Ülkeler ayrıca, karbon kredilerinin alınıp satılmasına yönelik küresel bir pazarın kuralları üzerinde de anlaşmaya vardı; destekçiler, yeniden ağaçlandırmadan temiz enerji teknolojilerinin konuşlandırılmasına kadar projelerle küresel ısınmayla mücadele için milyarlarca doların aktarılabileceğini söylüyor.
İklim finansmanı anlaşmasını güvence altına almak başından beri zorlu bir işti. Donald Trump’ın bu ayki ABD başkanlık seçimlerindeki zaferi, bazı müzakereciler arasında dünyanın en büyük ekonomisinin Bakü’de kararlaştırılan herhangi bir iklim finansmanı hedefine ödeme yapacağına dair şüpheleri artırdı. Ocak ayında göreve gelecek Cumhuriyetçi Trump, iklim değişikliğini bir aldatmaca olarak nitelendirdi ve ABD’yi uluslararası iklim işbirliğinden bir kez daha çıkaracağına söz verdi.

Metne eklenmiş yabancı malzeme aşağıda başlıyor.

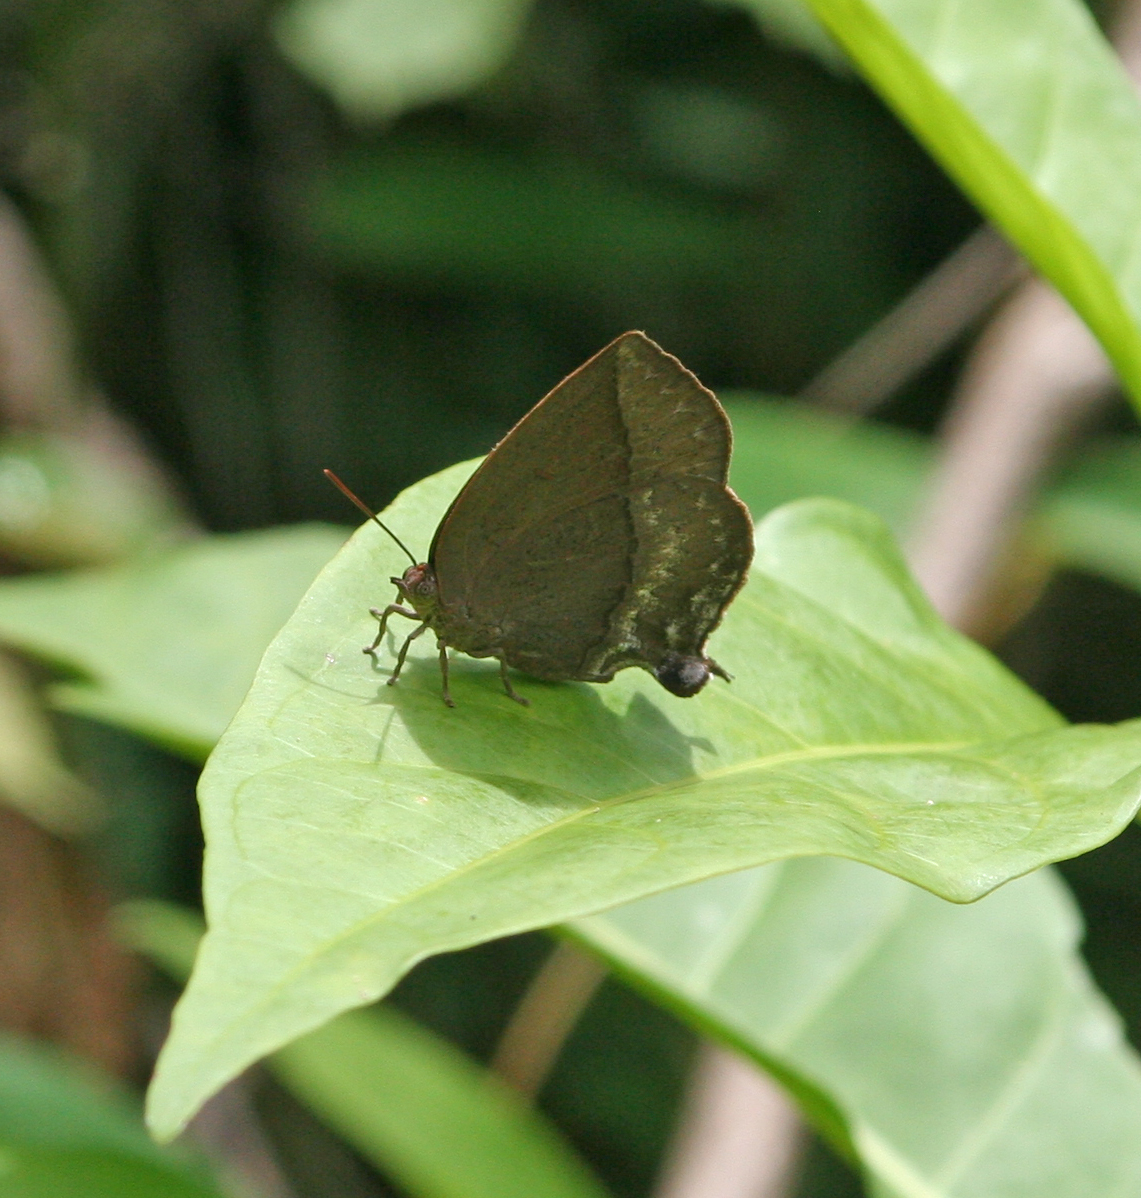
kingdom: Animalia
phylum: Arthropoda
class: Insecta
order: Lepidoptera
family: Lycaenidae
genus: Amblypodia
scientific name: Amblypodia anita
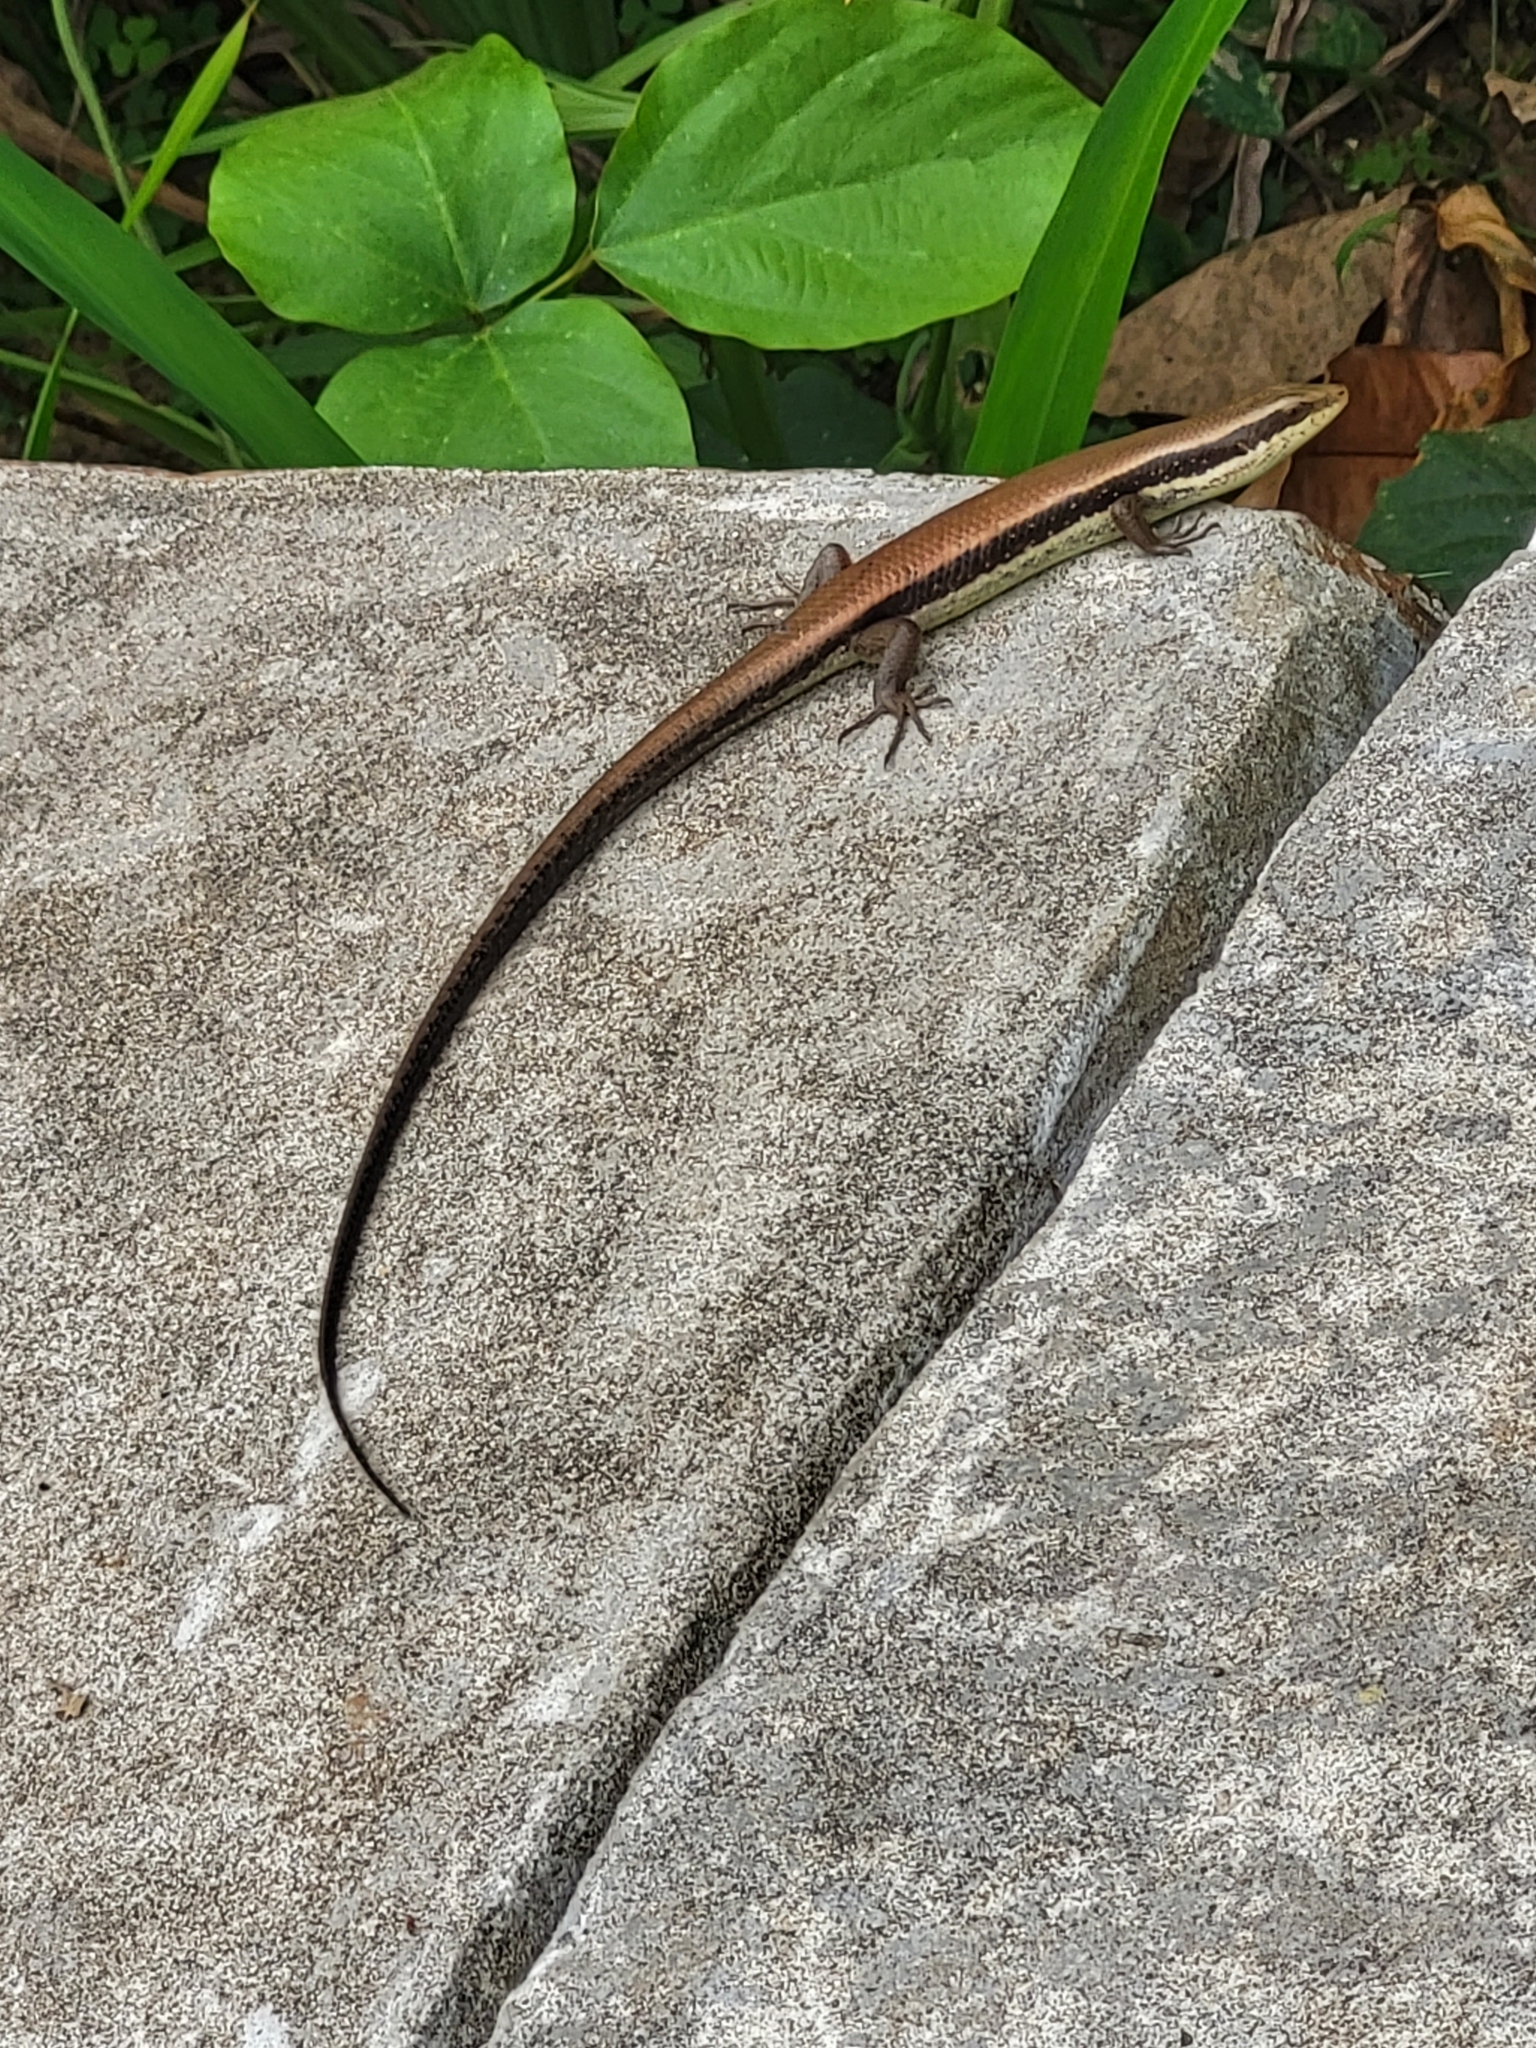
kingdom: Animalia
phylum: Chordata
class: Squamata
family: Scincidae
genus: Eutropis
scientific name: Eutropis longicaudata
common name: Long-tailed sun skink
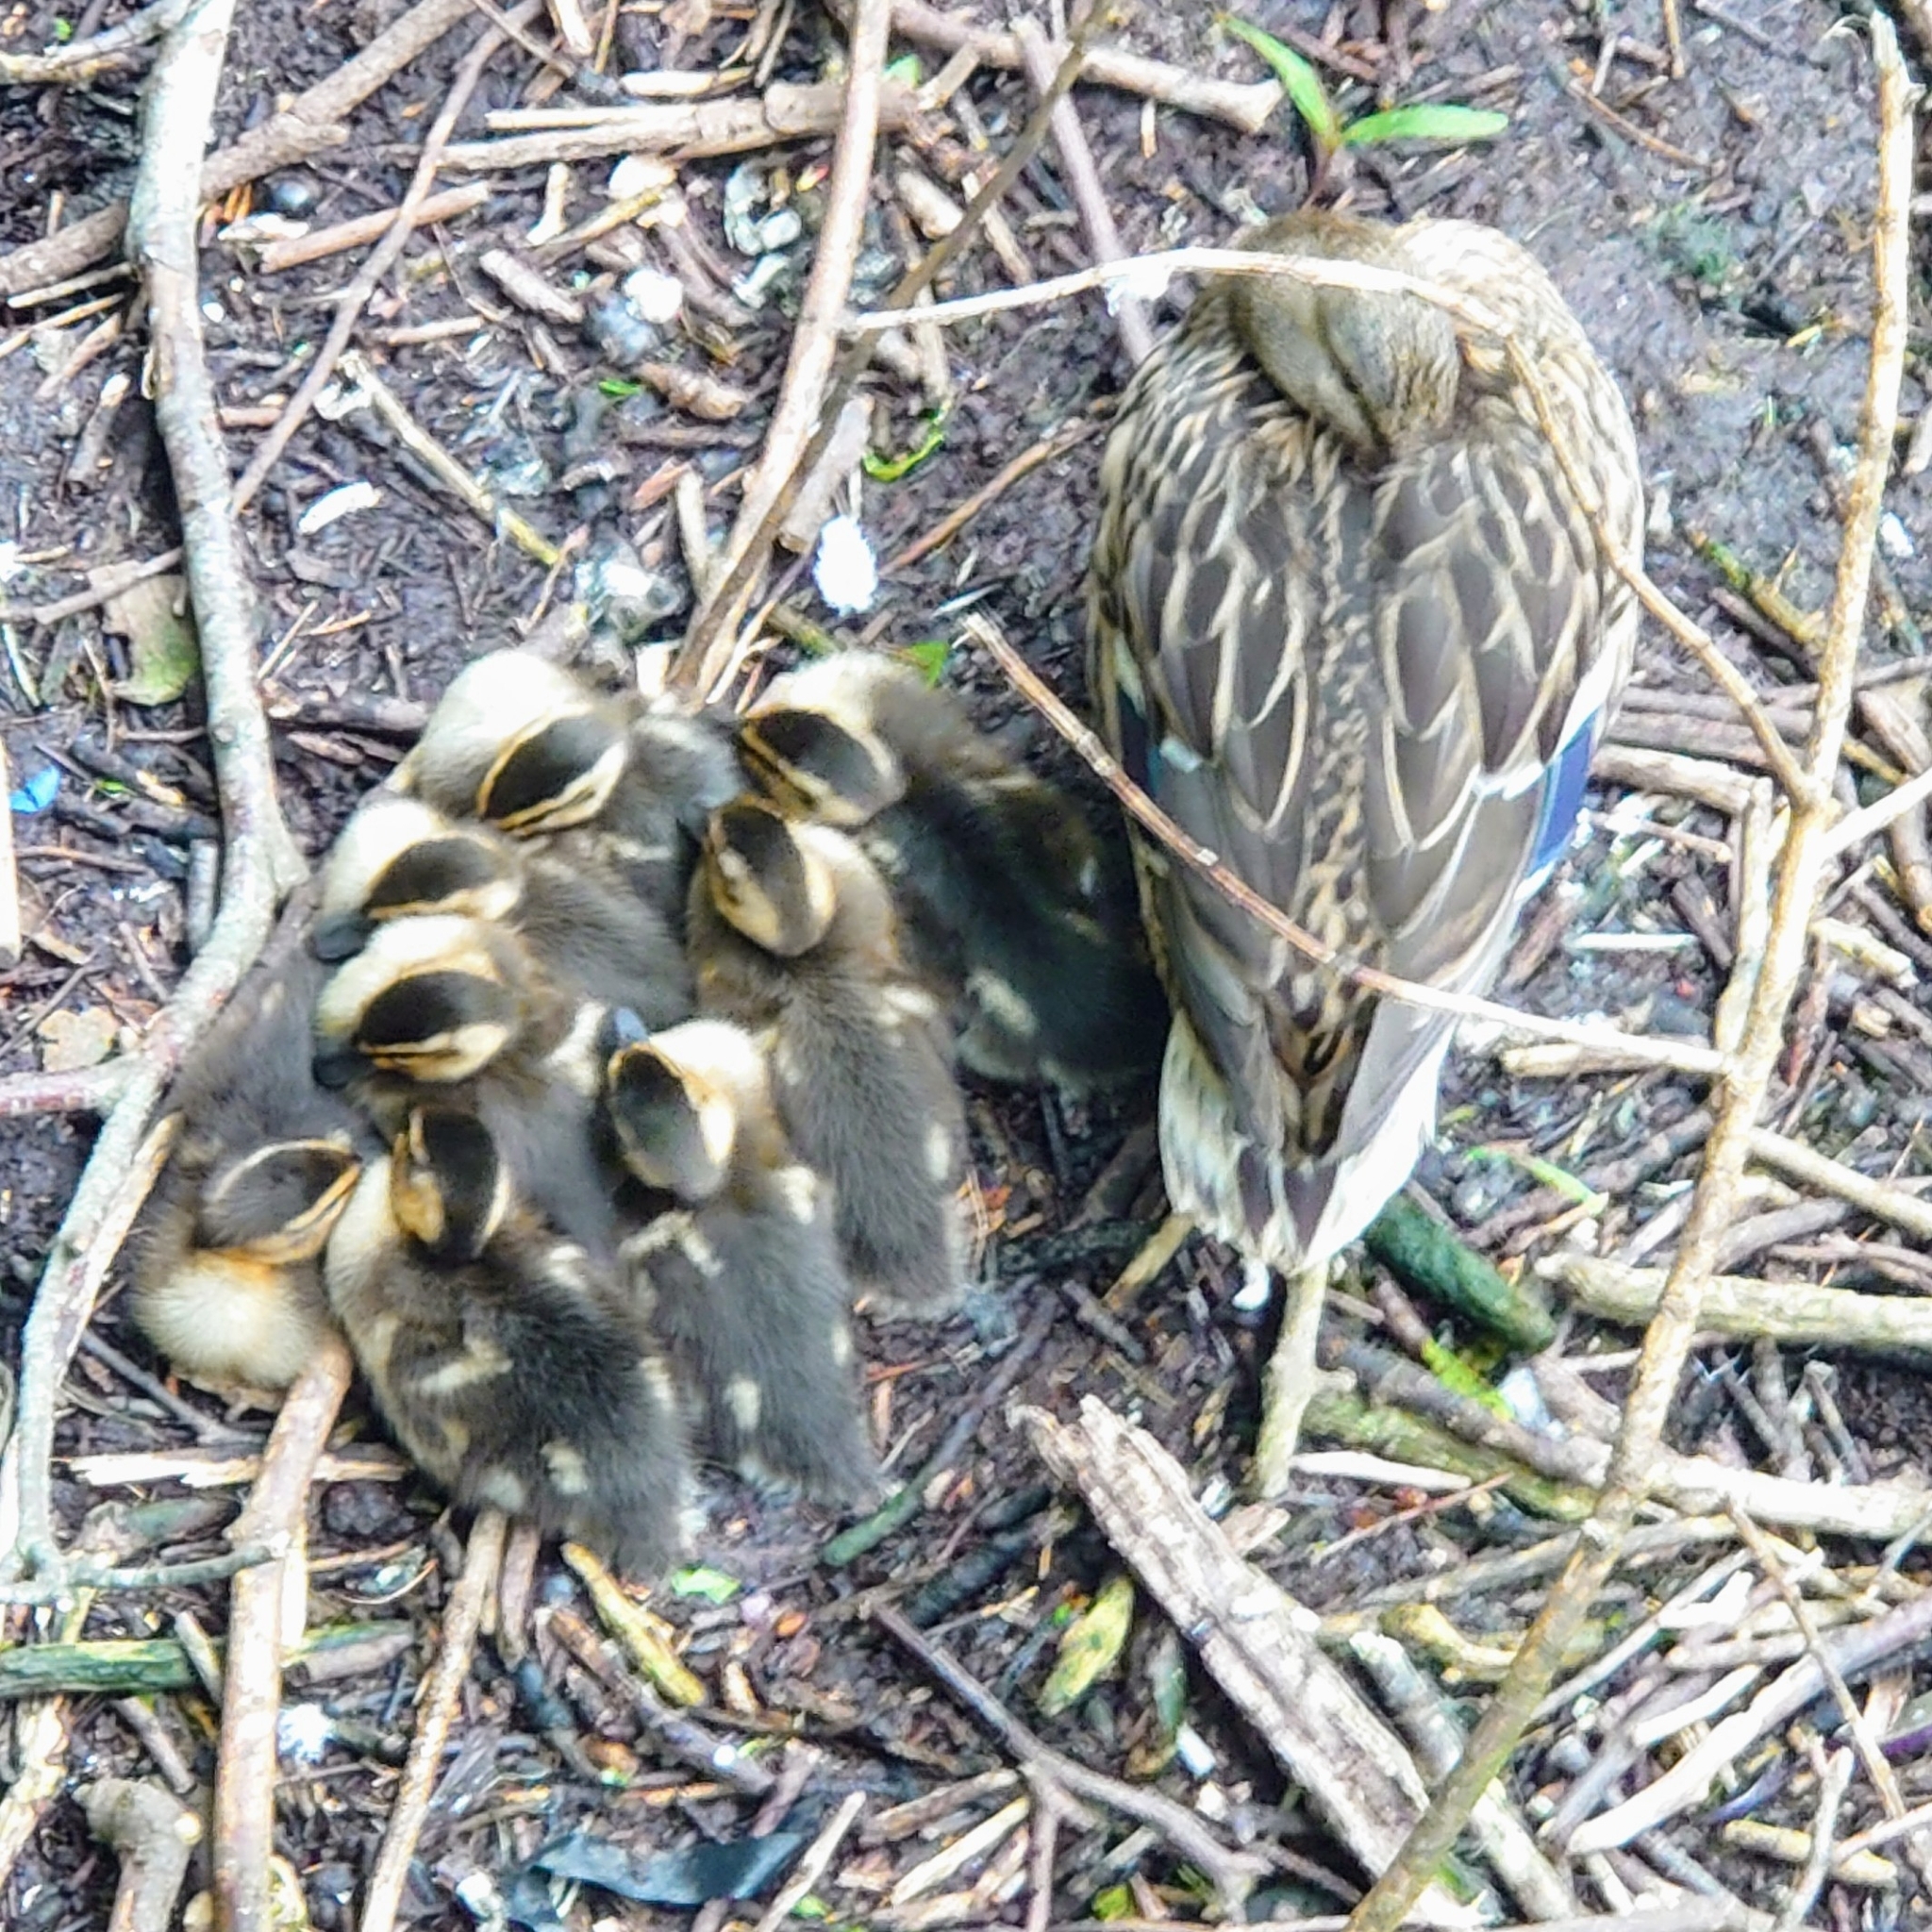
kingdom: Animalia
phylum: Chordata
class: Aves
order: Anseriformes
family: Anatidae
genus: Anas
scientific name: Anas platyrhynchos
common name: Mallard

Başkan Joe Biden, COP29 katılımcılarını, ihtiyaç duyulan fonların harekete geçirilmesine yardımcı olacak tarihi bir anlaşmaya vardıkları için tebrik etti, ancak daha fazla çalışmaya ihtiyaç olduğunu söyledi.
Batılı hükümetlerin ajandasında, Rusya’nın Ukrayna’daki savaşı, Orta Doğu’da genişleyen çatışma ve artan enflasyon da dahil olmak üzere artan jeopolitik gerilimler nedeniyle küresel ısınma ulusal öncelikler listesinde geriledi.